Barry finds no work more compelling than “Leedom Farm,” an oil on canvas completed by Hicks the year he died. A rosy calm descends over the barnyard and adjacent farmhouse in this view Hicks completed for his stepbrother David Leedom. Members of the Leedom family, including Mary Twining Leedom, Hicks’s favorite foster sister, and her husband, Jesse, stand watching over a contented flock. The organizers write, “It is the summation of its predecessors, combining the artist’s remarkable skill, his love of family and friends, and his innate Quaker values for order, simplicity and man’s good works on earth. In short, this painting is a highly personal statement about the serenity Hicks so fervently desired for humanity.” Barry notes, “I believe Hicks had reconciled himself to the fact that the split in the church that mattered so deeply to him would not be repaired in his lifetime.”
The Colonial Williamsburg Foundation has steadily expanded its collection, in 1957 acquiring an 1840-45 “Declaration of Independence” by Hicks that had belonged to collectors Jean and Howard Lipman and was retailed by Connecticut dealer Mary Allis. Also accessioned that year was a “Penn’s Treaty with The Indians” of 1830-35 that passed from the dealer-turned-curator Charles Montgomery to the Massachusetts collectors J. Stuart Halladay and Herrel George Thomas.
The museum’s most recent acquisition, in 2017, was a rare signed and dated watercolor on paper of 1818 that surfaced at New York’s Winter Show. “We feel it’s most likely a preparatory sketch for the kind of farmscapes Hicks later created for friends, neighbors and supporters. It’s fascinating because it’s one of a few surviving works on paper by Hicks, created at a time when he was receiving landscape commissions as a coach and sign painter, and his only finished drawing. It seems to show an untutored artist thinking about how to put a composition on paper,” the curator says.
“The Art of Edward Hicks” is one of several new offerings at the Art Museums of Colonial Williamsburg, which recently unveiled the results of a completed, multiyear expansion project designed to improve visitors’ access to the institution’s over 72,000-object collection by adding more exhibition space, improving amenities and rerouting foot traffic.
“Visitors now enter the museum through a well-marked, street-level entryway and a grand concourse that leads them to our iconic portrait of George Washington by Charles Willson Peale. At this point, guests are welcomed and ushered into the DeWitt Wallace Decorative Arts Museum and Abby Aldrich Rockefeller Folk Art Museum collections and to the excitement of newly installed exhibitions,” Barry says.
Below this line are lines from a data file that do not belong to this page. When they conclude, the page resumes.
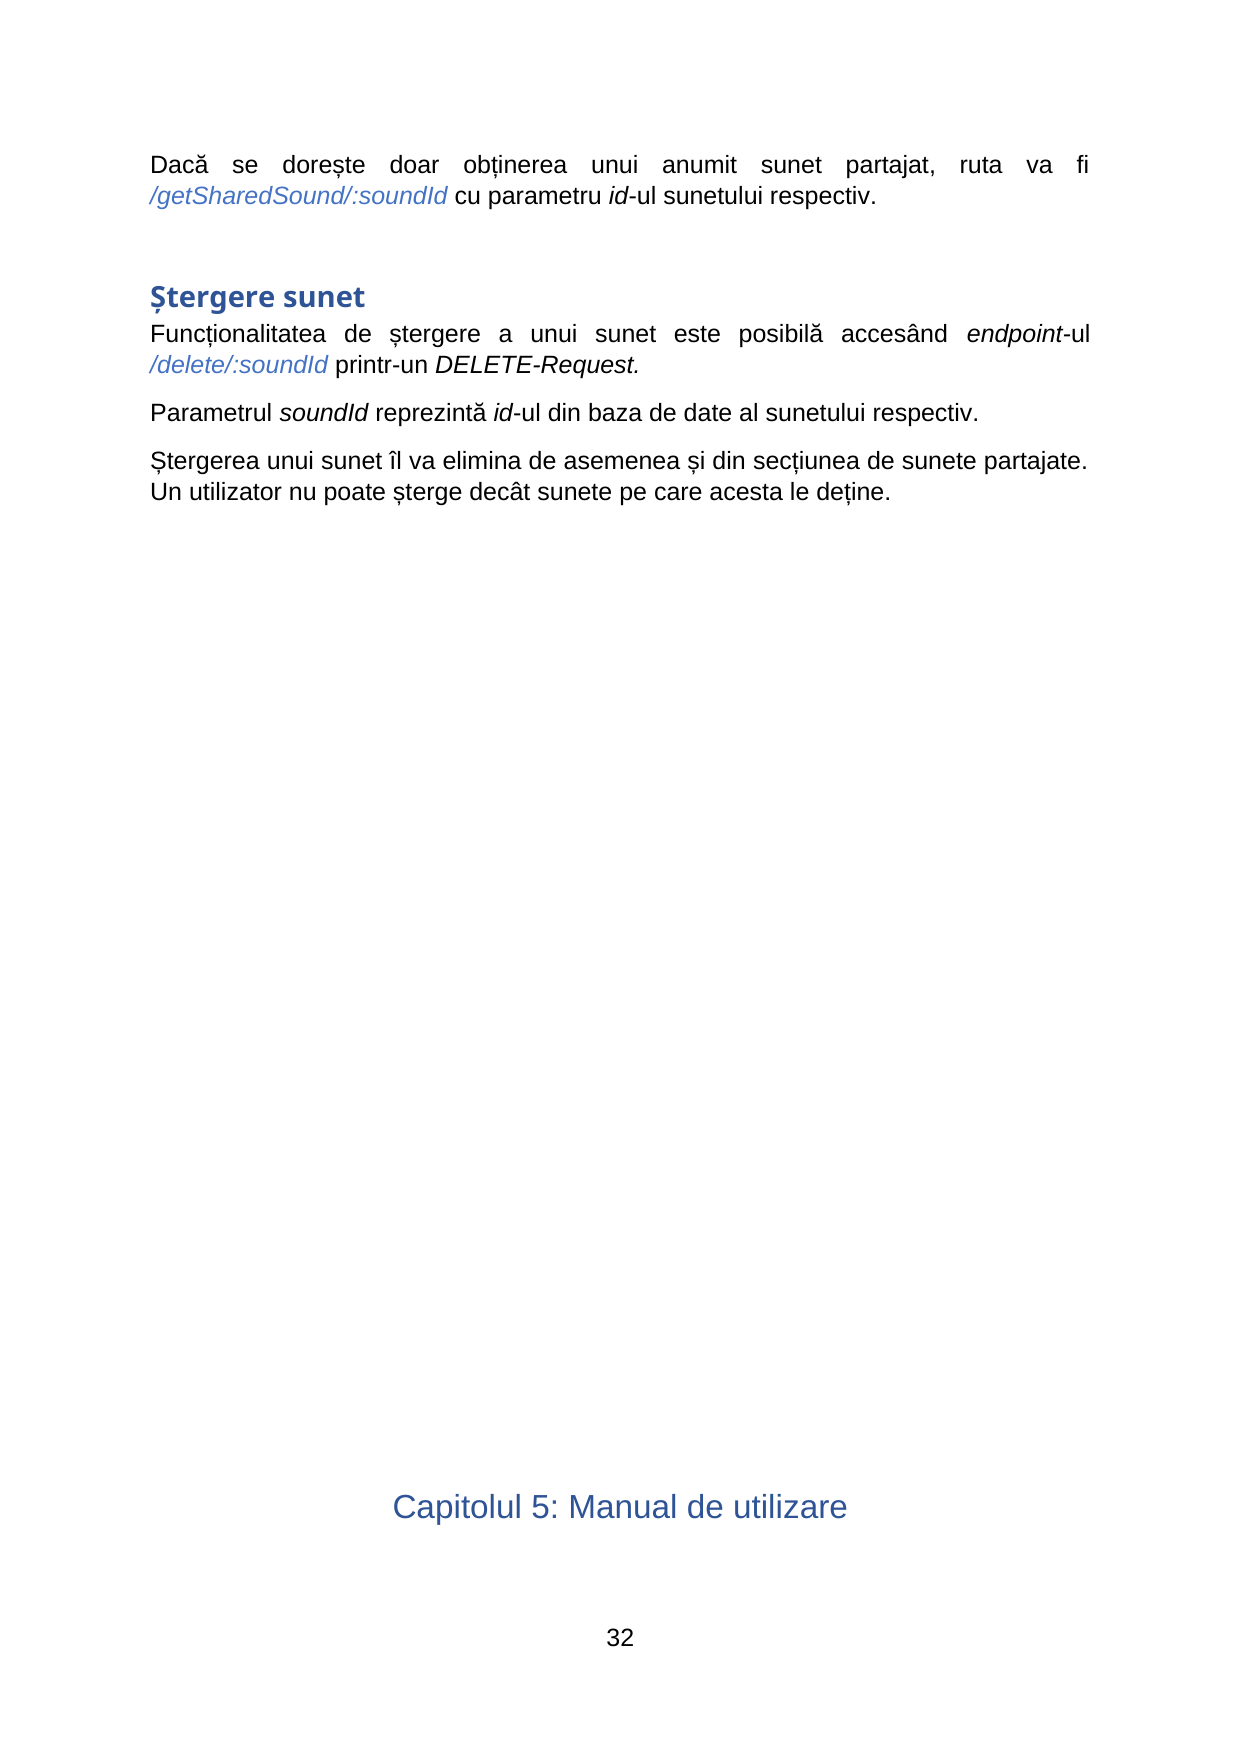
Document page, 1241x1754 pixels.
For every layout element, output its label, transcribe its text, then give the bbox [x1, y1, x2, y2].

subtitle Capitolul 5: Manual de utilizare [150, 1487, 1090, 1525]
text Funcționalitatea de ștergere a unui sunet este posibilă accesând endpoint-ul /delete/:soundId printr-un DELETE-Request. [150, 319, 1090, 379]
text Ștergerea unui sunet îl va elimina de asemenea și din secțiunea de sunete partajate. Un utilizator nu poate șterge decât sunete pe care acesta le deține. [150, 446, 1090, 506]
text Parametrul soundId reprezintă id-ul din baza de date al sunetului respectiv. [150, 398, 1090, 427]
text Dacă se dorește doar obținerea unui anumit sunet partajat, ruta va fi /getSharedSound/:soundId cu parametru id-ul sunetului respectiv. [150, 150, 1090, 210]
subtitle Ștergere sunet [150, 276, 1090, 316]
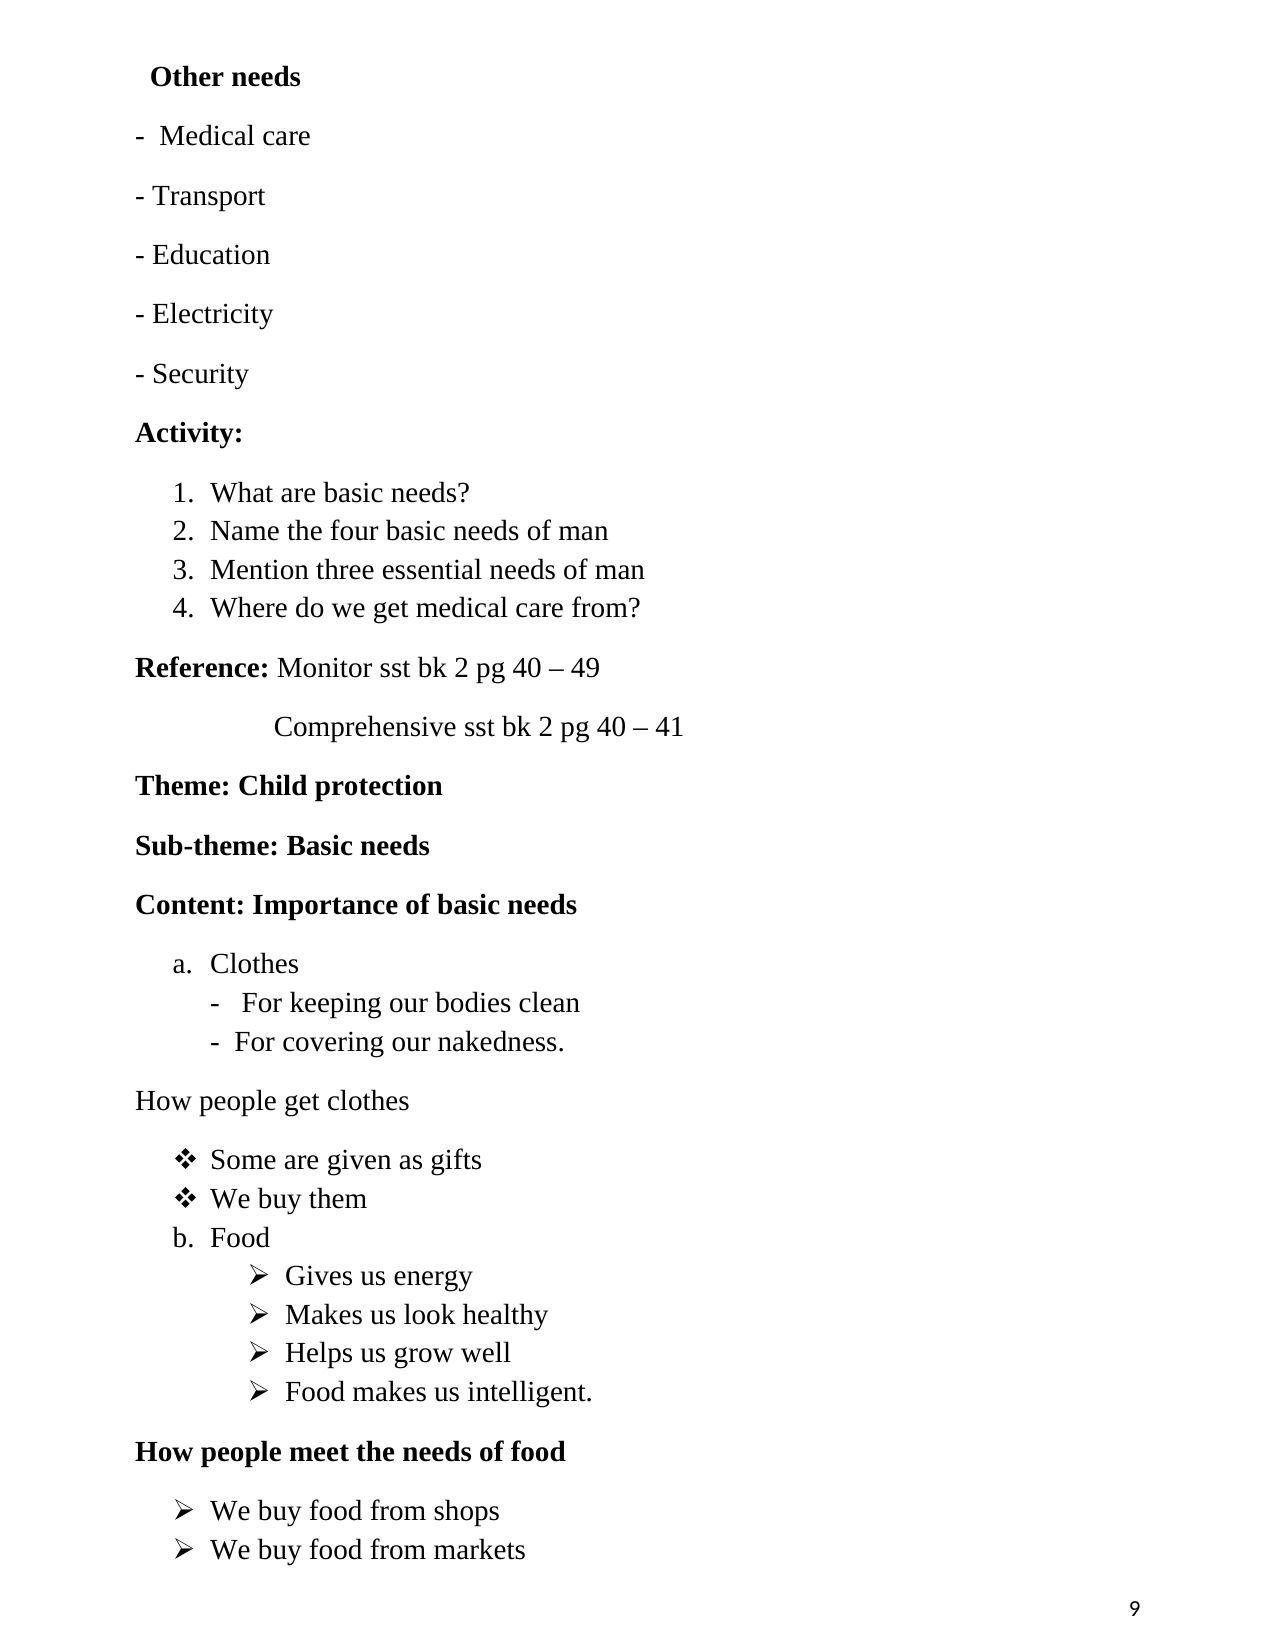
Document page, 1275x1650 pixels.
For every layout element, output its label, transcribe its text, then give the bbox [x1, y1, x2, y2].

text Reference: Monitor sst bk 2 pg 40 – 49 [135, 650, 1140, 683]
text - Medical care [135, 118, 1140, 152]
text Activity: [135, 415, 1140, 449]
text Other needs [135, 59, 1140, 93]
list Food makes us intelligent. [247, 1374, 1140, 1408]
list Helps us grow well [247, 1336, 1140, 1369]
list - For covering our nakedness. [210, 1024, 1140, 1057]
list Makes us look healthy [247, 1297, 1140, 1331]
text - Electricity [135, 297, 1140, 330]
text - Transport [135, 178, 1140, 211]
text How people get clothes [135, 1083, 1140, 1117]
list We buy food from shops [172, 1493, 1140, 1527]
list Where do we get medical care from? [172, 590, 1140, 624]
list We buy them [172, 1181, 1140, 1215]
text - Security [135, 356, 1140, 389]
list Clothes [172, 947, 1140, 980]
list What are basic needs? [172, 475, 1140, 508]
text How people meet the needs of food [135, 1434, 1140, 1467]
list Mention three essential needs of man [172, 552, 1140, 585]
text - Education [135, 237, 1140, 271]
list - For keeping our bodies clean [210, 985, 1140, 1019]
text Content: Importance of basic needs [135, 887, 1140, 921]
list We buy food from markets [172, 1532, 1140, 1565]
text Sub-theme: Basic needs [135, 828, 1140, 861]
list Name the four basic needs of man [172, 513, 1140, 547]
list Some are given as gifts [172, 1142, 1140, 1176]
list Food [172, 1220, 1140, 1253]
text Theme: Child protection [135, 768, 1140, 802]
text Comprehensive sst bk 2 pg 40 – 41 [135, 709, 1140, 743]
list Gives us energy [247, 1258, 1140, 1292]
Current displays include “American Folk Pottery: Art and Tradition,” arraying 50 ceramic objects made between 1790 and 2008; “Early American Faces,” illustrating the diversity of American society in an eclectic selection of portraits; and “British Masterworks: Ninety Years of Collecting at Colonial Williamsburg,” shining a light on a shifting institutional narrative through fine and decorative arts made between 1670 and 1840. Coming this fall are “Promoting America: Maps of the Colonies and the New Republic” and “Keeping Time,” both slated to open at the DeWitt Wallace Decorative Arts Museum.
Amidst this rich and varied program “The Art of Edward Hicks” stands out. As Barry explains, “When we were planning exhibits for the museum expansion, Hicks rose quickly to the top of our list. The idea of putting Hicks at the front and center of this celebration made sense. His messages of hope and peace are timeless.”